Pihaknya juga minta kepada perusahaan industri terkait yang berada di sekitar lingkungan Lijajar untuk membuat buffer zone.
Baca juga: Keluhkan Polusi Stockpile Batu Bara, Warga Karang Tengah Ngadu ke DPRD Cilegon
"Karena memang undang-undangnya kan harus ada buffer zone 3 kilo meter dari industri itu," jelasnya.
Abdul menyebut ada beberapa industri batu bara yang diduga menjadi penyebab masyarakat Lijajar mengalami polusi udara, salah satunya perusahaan industri PT. Sententra Usahatama Jaya (SUJ).

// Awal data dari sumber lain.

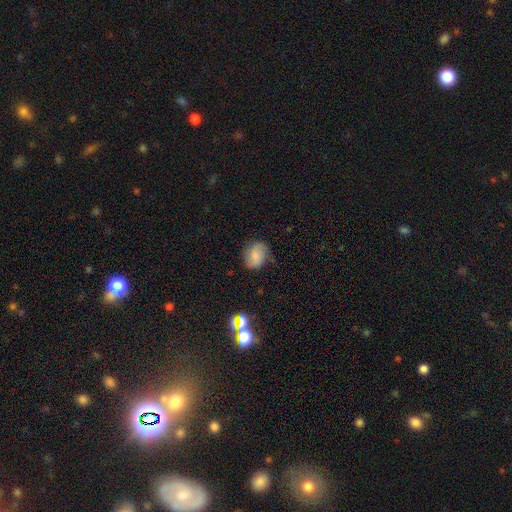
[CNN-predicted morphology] A smooth galaxy with no disk features (65%) that is round (52%).

Vote fractions:
- Smooth or featured? smooth: 65% / featured or disk: 24% / star or artifact: 11%
- How rounded? round: 52% / in between: 47% / cigar-shaped: 1%
- Merging? none: 73% / minor disturbance: 20% / major disturbance: 5% / merger: 2%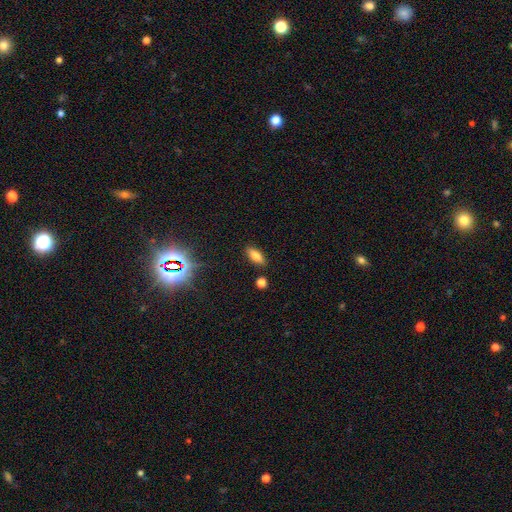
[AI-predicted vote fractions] smooth-or-featured: smooth: 74% | featured or disk: 13% | star or artifact: 13%
  how-rounded: in between: 74% | cigar-shaped: 22% | round: 3%
  merging: none: 84% | minor disturbance: 11% | merger: 3% | major disturbance: 3%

"Yang terdekat industri SUJ, karena angin itu biasanya dari Barat dan itu ketika ada angin jadi banyak debunya," katanya.
Kemudian Abdul juga menyebut, sampai saat ini masyarakat sekitar belum mendapatkan informasi apapun dari pihak Dinas Lingkungan Hidup (DLH) terkait kondisi udara di wilayahnya.
Meskipun pihak DLH menyebut telah melakukan uji lab, dan menyatakan bahwa polusi udara di lokasi tersebut masih berada di posisi ambang batas aman.
Namun pihaknya meminta agar hasil uji lab tersebut bisa disosialisasikan kepada masyarakat.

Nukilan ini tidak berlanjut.